* **Your tasks**:
1. Write out the Sequential Digits text between "Sequential Digits¶" and "have sequential digits.", inclusive.
2. In the Sequential Digits text, how many solutions are there in total?

* **Passage shown**:
--- START ---

Sequential Digits¶
Time: O(1); Space: O(1); medium
An integer has sequential digits if and only if each digit in the number is one more than the previous digit.
Return a sorted list of all the integers in the range [low, high] inclusive that have sequential digits.
Example 1:
Input: low = 100, high = 300
Output: [123,234]
Example 2:
Input: low = 1000, high = 13000
Output: [1234,2345,3456,4567,5678,6789,12345]
Notes:
10 <= low <= high <= 10^9
1. Backtracking¶
Intuition There are totally (9 + 8 + … + 1) = (10) * 9 / 2 = 45 solutions. So we could list all possible solutions and count the result.
[3]:
class Solution1(object):
def sequentialDigits(self, low, high):
"""
:type low: int
:type high: int
:rtype: List[int]
"""
base = '123456789'
ans = []
for length in range(2, 10):
for start in range(len(base) - length + 1):
tmp = int(base[start: start + length])

--- END ---

* **Information**:
--- START ---

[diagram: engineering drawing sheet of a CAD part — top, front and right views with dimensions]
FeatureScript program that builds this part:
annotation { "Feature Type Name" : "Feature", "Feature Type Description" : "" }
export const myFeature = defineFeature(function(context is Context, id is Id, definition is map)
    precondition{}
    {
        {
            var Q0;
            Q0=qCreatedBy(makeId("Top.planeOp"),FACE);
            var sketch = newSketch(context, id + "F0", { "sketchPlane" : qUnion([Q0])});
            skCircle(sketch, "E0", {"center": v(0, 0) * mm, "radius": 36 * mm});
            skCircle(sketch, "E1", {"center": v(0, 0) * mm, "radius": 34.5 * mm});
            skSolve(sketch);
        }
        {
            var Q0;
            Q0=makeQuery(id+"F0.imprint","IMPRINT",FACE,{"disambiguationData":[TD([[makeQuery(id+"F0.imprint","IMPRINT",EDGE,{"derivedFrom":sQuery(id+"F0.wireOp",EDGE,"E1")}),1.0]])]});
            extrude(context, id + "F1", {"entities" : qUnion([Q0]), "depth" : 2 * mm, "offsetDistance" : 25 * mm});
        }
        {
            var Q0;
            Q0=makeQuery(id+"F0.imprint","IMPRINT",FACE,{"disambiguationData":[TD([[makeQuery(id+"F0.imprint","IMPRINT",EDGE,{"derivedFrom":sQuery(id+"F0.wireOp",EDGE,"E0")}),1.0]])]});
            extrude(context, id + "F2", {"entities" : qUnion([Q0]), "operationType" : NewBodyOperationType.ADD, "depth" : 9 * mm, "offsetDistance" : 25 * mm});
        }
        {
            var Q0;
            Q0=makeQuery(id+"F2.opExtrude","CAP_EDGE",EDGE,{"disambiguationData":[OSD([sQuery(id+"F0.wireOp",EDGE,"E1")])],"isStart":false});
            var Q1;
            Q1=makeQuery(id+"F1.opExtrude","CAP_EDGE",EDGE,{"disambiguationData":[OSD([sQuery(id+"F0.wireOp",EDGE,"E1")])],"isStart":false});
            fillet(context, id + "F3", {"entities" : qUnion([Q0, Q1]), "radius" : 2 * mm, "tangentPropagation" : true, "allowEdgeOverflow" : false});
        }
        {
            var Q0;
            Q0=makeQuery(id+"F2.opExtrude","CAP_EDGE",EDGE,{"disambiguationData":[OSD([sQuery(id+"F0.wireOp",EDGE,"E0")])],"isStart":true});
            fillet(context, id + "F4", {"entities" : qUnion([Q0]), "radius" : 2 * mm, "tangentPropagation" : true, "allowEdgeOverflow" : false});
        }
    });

--- END ---

* **Set of answers**:
1.
Sequential Digits¶
Time: O(1); Space: O(1); medium
An integer has sequential digits if and only if each digit in the number is one more than the previous digit.
Return a sorted list of all the integers in the range [low, high] inclusive that have sequential digits.

2. 45 solutions.